Casting blame on the Palestinian leadership and twisting the arms of Kerry and Christie will not change the fact that the two populations living side by side in the occupied territories are subject to two different sets of laws. The Jewish population, more than 350,000 people, is under the legal jurisdiction of a democratic state, which conducts due process and thus protects the rights of its citizens.

Whereas the Palestinian population, 2.5 million people, is subject to the military legal system, which does not necessarily conduct fair legal proceedings. This is a population which has been deprived of basic civil rights for 47 years. It does not have the power to influence the regime that runs its life, it has no voting rights, it lives under a legal system decreed by a military commander based on “defense considerations,” a term used too often as a cover for promoting the settlement enterprise and Israel’s economic interests, in violation of human rights norms and international humanitarian law.

These two populations live under totally different and manifestly unequal circumstances. They move along two separate sets of roads, and their water allocation clearly favors the Jewish population and discriminates against the Palestinian one.

Relieving Israel of responsibility will in no way change the fact that in order to maintain the thriving settlement enterprise, Israel continues to control thousands of dunams of public Palestinian lands which, according to international laws, are supposed to be designated solely for Palestinian development. Israel does everything to deprive Palestinians from developing these lands.

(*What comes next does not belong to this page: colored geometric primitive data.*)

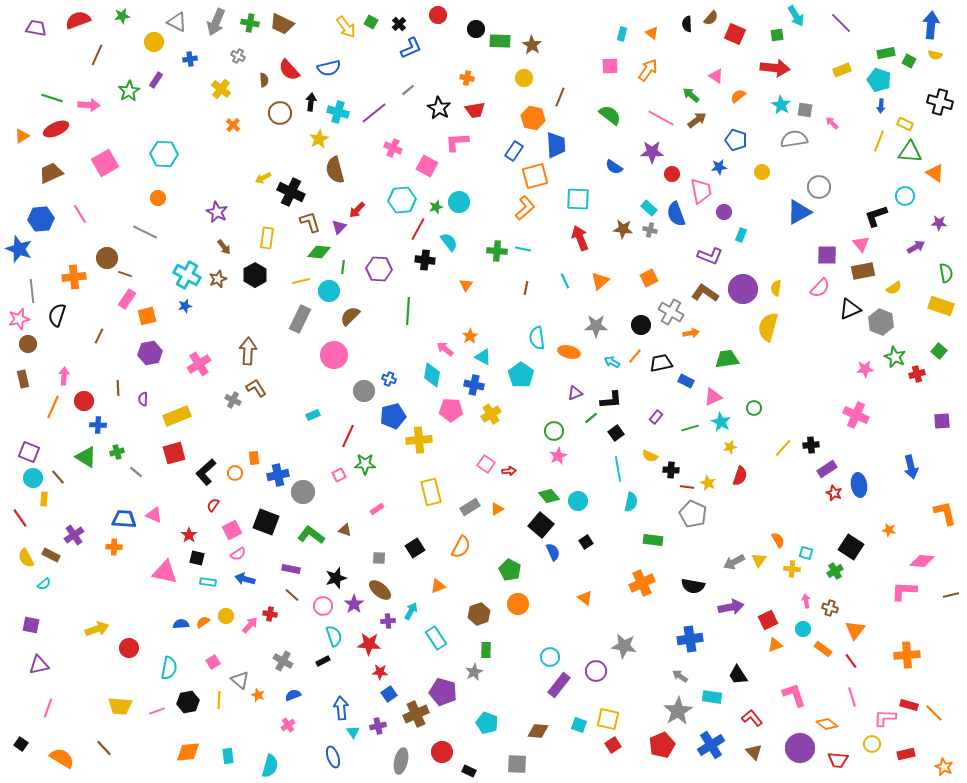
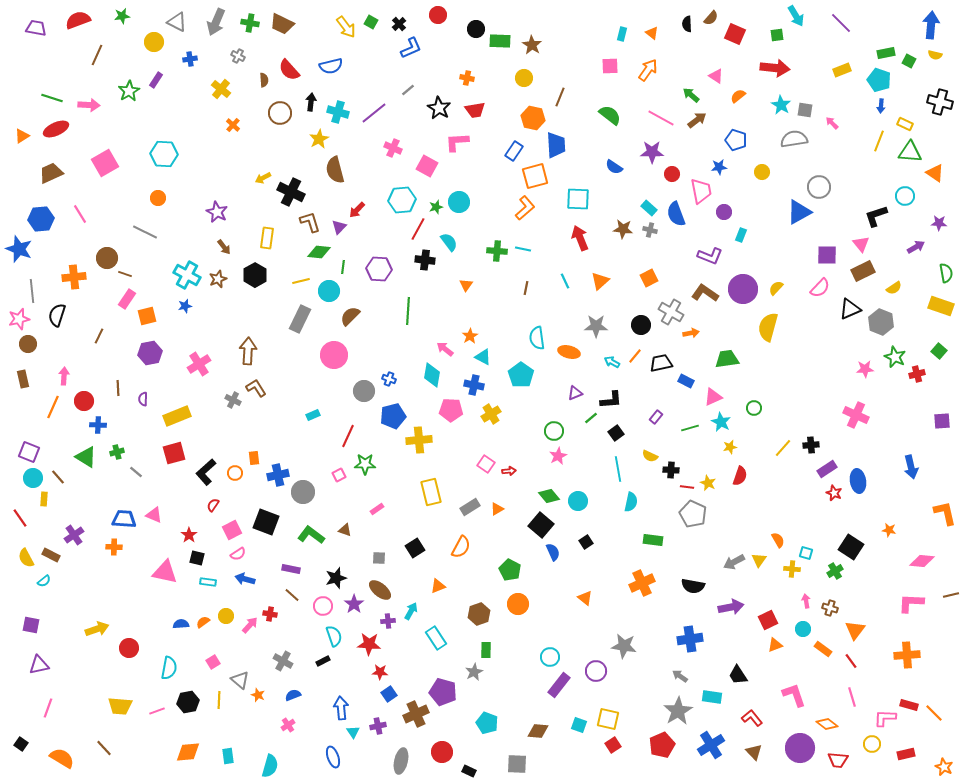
blue semicircle at (329, 68): moved 2 px right, 2 px up
brown rectangle at (863, 271): rotated 15 degrees counterclockwise
yellow semicircle at (776, 288): rotated 35 degrees clockwise
blue ellipse at (859, 485): moved 1 px left, 4 px up
cyan semicircle at (44, 584): moved 3 px up
pink L-shape at (904, 591): moved 7 px right, 12 px down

Casting blame on Abu Mazen will in no way dim the increasingly clear picture showing that Israel invests much of its financial and mostly diplomatic resources in order to try and whitewash the crime of the settlements. No such effort will blur the fact that the West Bank is occupied territory in accordance with international law, even in the opinion of Israel’s Supreme Court, and millions of people living there are subject to complete Israeli control over most spheres of their lives. Israel usually has complete say over who comes and who goes, who can study and where, who they can marry, who will develop a career and who will not, who will travel abroad or visit relatives elsewhere, and who will not.

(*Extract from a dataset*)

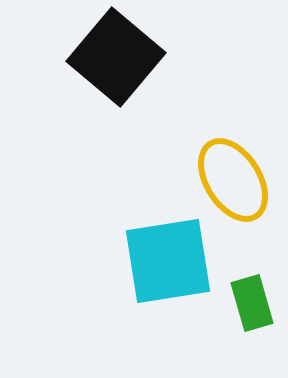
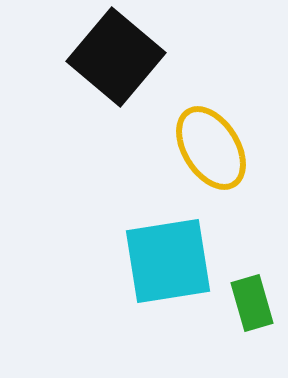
yellow ellipse: moved 22 px left, 32 px up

No, this occupation, which will soon mark 47 years of existence, did not disappear when the talks broke down. And the fact that the United States is now investing its efforts elsewhere will not make the injustice of the occupation go away and will not erase this reality. This occupation is here, and as long as it’s here, everyone – Israelis, Jews around the world and the U.S. administration – would be well advised to look it in the eye and recognize its existence.

Mainstream American Jewry has been hesitant to speak about the occupation, not least because they are reluctant to 'unmake' the unified paradigm of being 'pro-Israel' for the sake of a partisan identification, falling into the right-left divide within Israeli society.

But if this has been the narrative of the last 47 years, surely the time has now come to speak about the occupation, to question and investigate it, to demand answers – to face the facts full-on and not to evade or launder them by misplaced relief in the failure of talks thus far.

As long as the peace talks continued, so did the illusion that things were being taken care of; U.S. Jews could stand on the sidelines and observe the goings on; there was no crucial moment of truth forcing them to take a stand. Now that the talks have ended, American Jews – and Israelis – have been left with an even starker reality and a choice that must be made: Will you now stand up to oppose the occupation, its attendant injustices, and the human rights violations for which it’s answerable?